_Work order_
Reproduce the stretch from the line containing "durchschn. Lebendmasse (in kg)" through the line containing "What is the difference between the second", swapping "Approximately" for "Roughly" and leaving everything else unchanged. Omit the pictures from your answer.

_Input material_
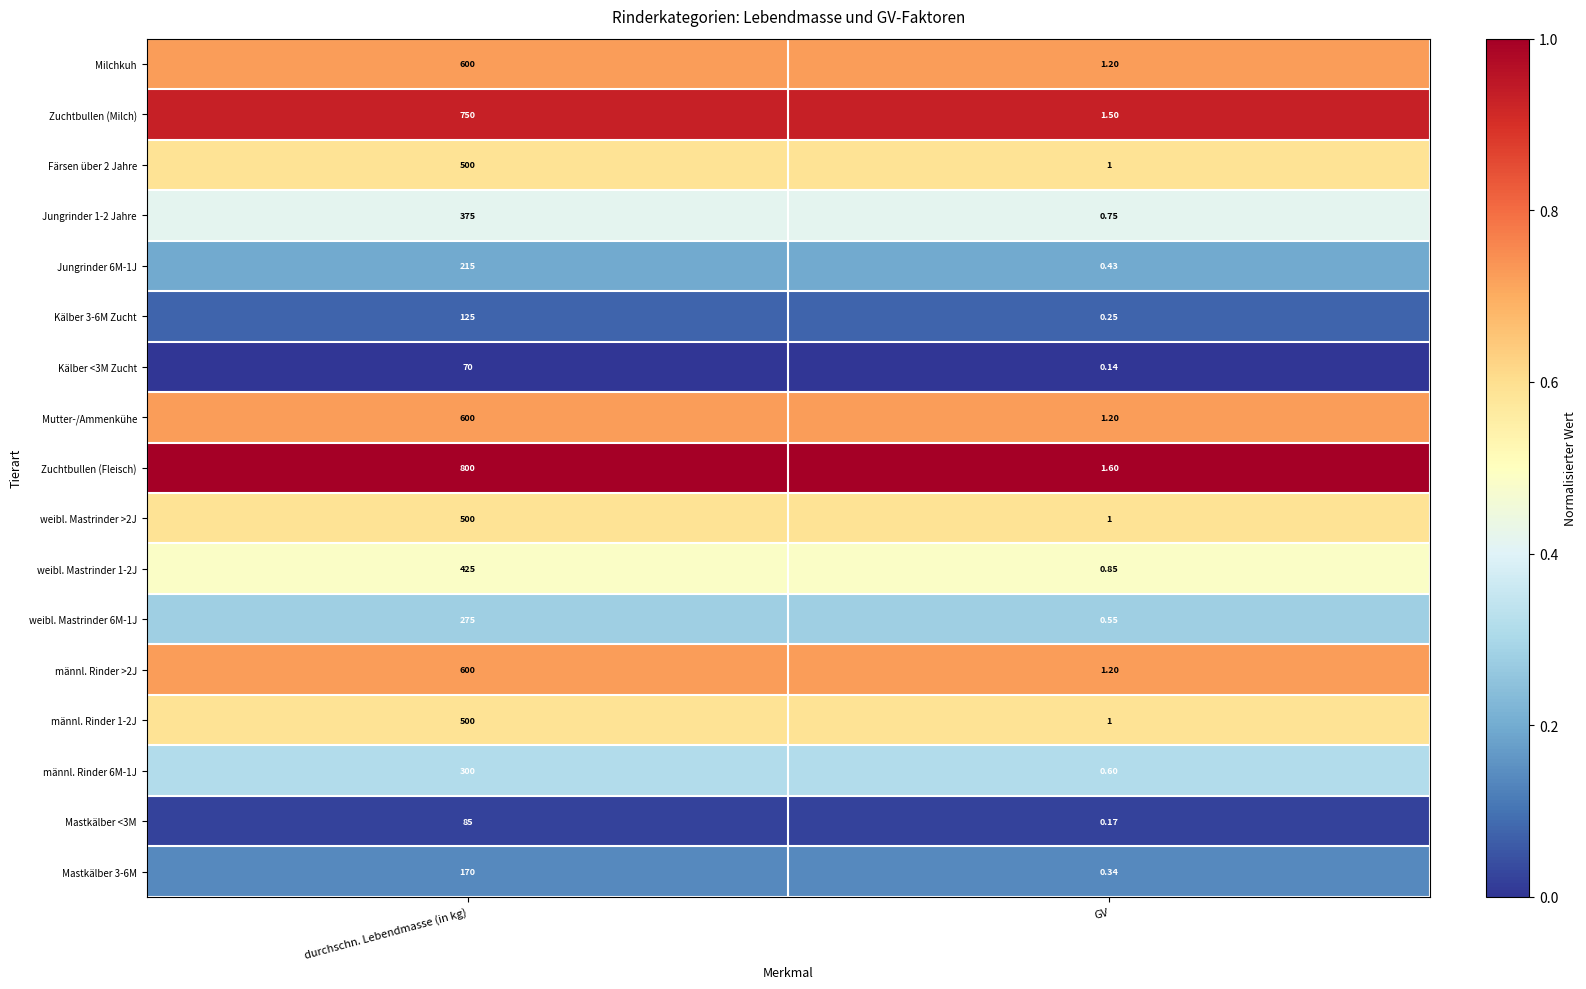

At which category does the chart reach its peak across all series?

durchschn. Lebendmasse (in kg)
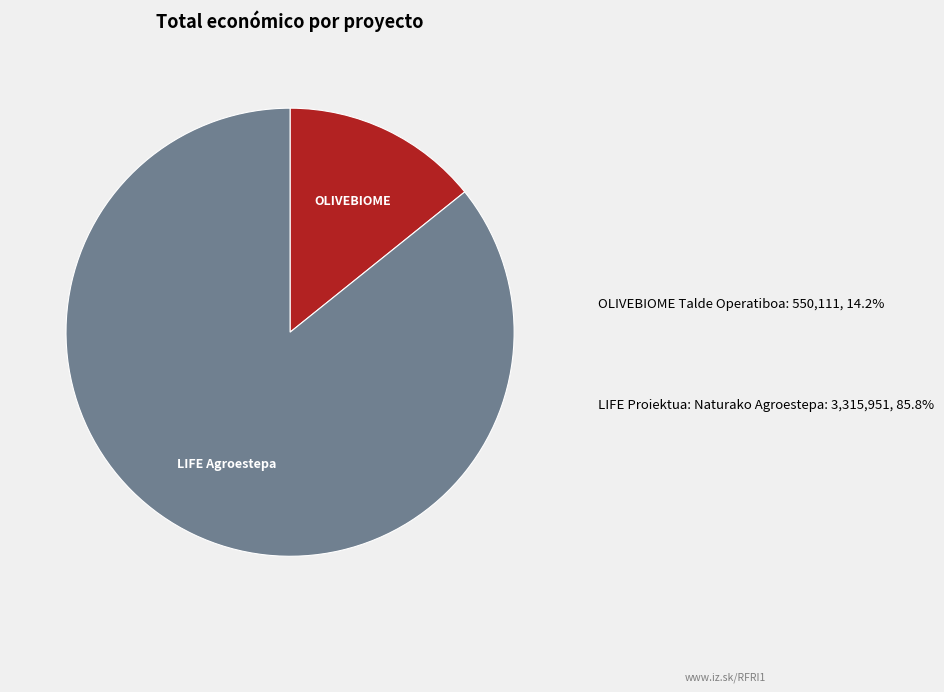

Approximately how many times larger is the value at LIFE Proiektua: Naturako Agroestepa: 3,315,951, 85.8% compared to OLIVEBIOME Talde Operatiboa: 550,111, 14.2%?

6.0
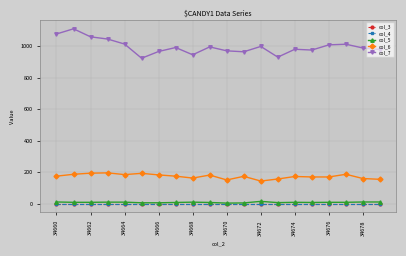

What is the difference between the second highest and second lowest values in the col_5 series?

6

...

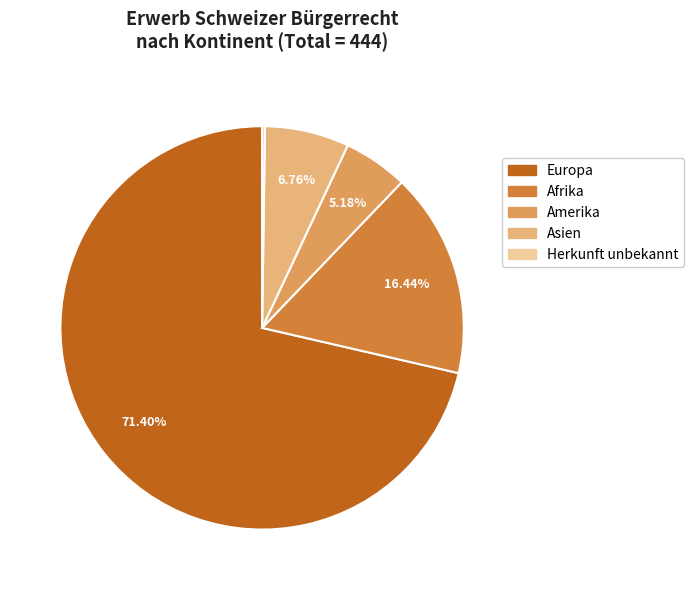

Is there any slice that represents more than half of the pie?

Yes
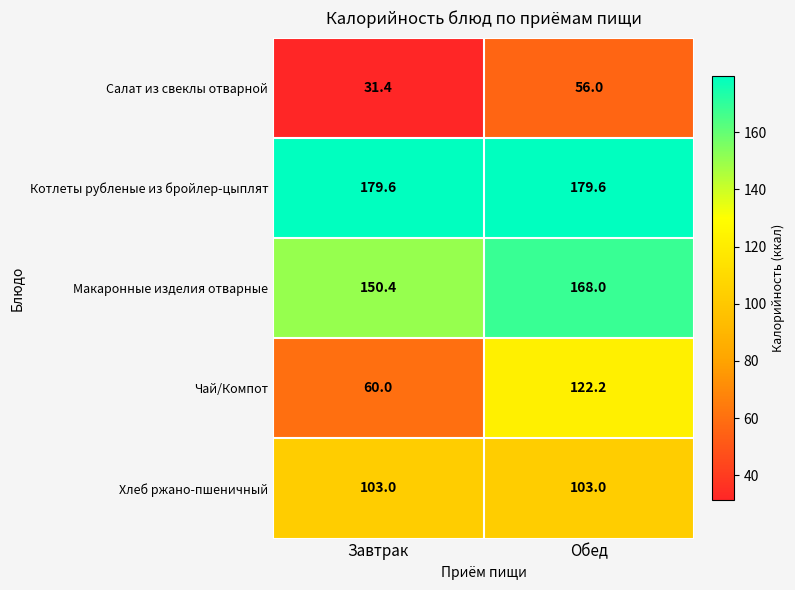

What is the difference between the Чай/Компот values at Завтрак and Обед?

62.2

_Output of the exercise_
durchschn. Lebendmasse (in kg)

Roughly how many times larger is the value at LIFE Proiektua: Naturako Agroestepa: 3,315,951, 85.8% compared to OLIVEBIOME Talde Operatiboa: 550,111, 14.2%?

6.0

What is the difference between the second highest and second lowest values in the col_5 series?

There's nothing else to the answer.